Il faut bien comprendre, pour tous ceux qui passent beaucoup de temps dans la préparation des présidentielles, en cherchant des signatures, en organisant des réunions et meetings, que l’on soit partisan de tel ou tel candidat de gauche ou d’extrême gauche ou encore partisan de l’abstention ou de « législatives constituantes », que le taux de participation dépendra de la confiance que les travailleurs auront acquis en eux-mêmes - ou pas- dans ce mouvement, que le résultat des élections lui-même, ne sera que le résultat de ce rapport de force que nous aurons réussi – ou pas – à établir auparavant, que toute Constituante, ne peut exister que parce qu’il y a eu révolution auparavant, ou tout au moins une marche vers la révolution, c’est-à-dire une auto-organisation dans la lutte, ce qu’on a appelé aussi des conseils ouvriers, des soviets.

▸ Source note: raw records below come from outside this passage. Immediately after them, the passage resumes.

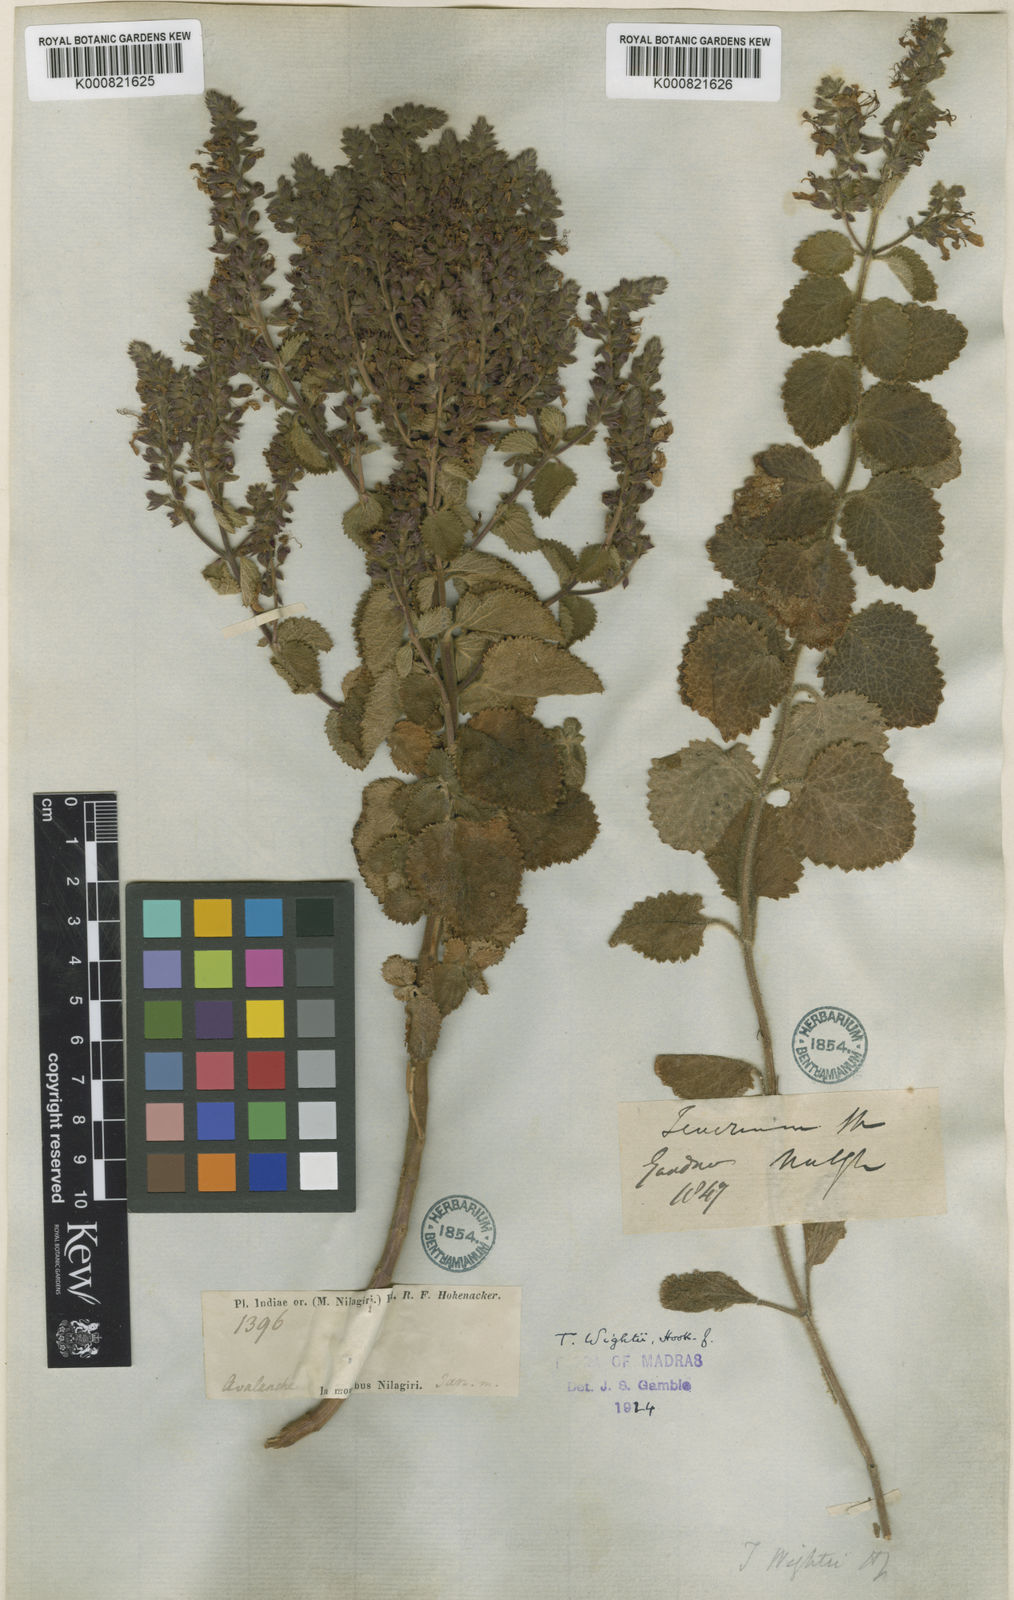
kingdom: Plantae
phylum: Tracheophyta
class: Magnoliopsida
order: Lamiales
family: Lamiaceae
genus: Teucrium
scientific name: Teucrium wightii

Il ne s’agit pas d’inventer ce rapport de forces, de le rêver, de le faire sortir du néant. Il existe, il est là latent, sous nos yeux, mais nous n’en avons pas pris la mesure, nous n’y croyons pas, et du coup il ne se cristallise pas parce que nous n’essayons pas de le rendre visible aux autres, rendant ainsi bien inconsciemment cet immense service au capitalisme, à Macron et tous ses serviteurs
En baignant dans un bombardement incessant d’une pensée qui oppose en permanence le travail des mains, réduit à une nécessité insensée gouvernant la vie de la majorité au travail, à l’activité de l’esprit de ceux qui pensent pour les autres, cela a consacré une sorte de mise au chômage de la véritable pensée, la pensée en actes, la pensée pratique, la prise en compte du mouvement d’en bas. Il nous faut la remettre sur ses pieds, sur les pieds du mouvement réel.
On ne peut pas décrypter l’opacité du présent en plaquant des recettes théoriques toutes faites sur lui, mais en cherchant des existences alternatives et une perspective révolutionnaire dans ce présent lui-même. Or cette perspective est là, sous nos yeux ; sachons la rendre visible à nous-mêmes et à tous.
Le seul risque que nous courrons en nous engageant ainsi, n’est que la santé de la pensée, de toute pensée.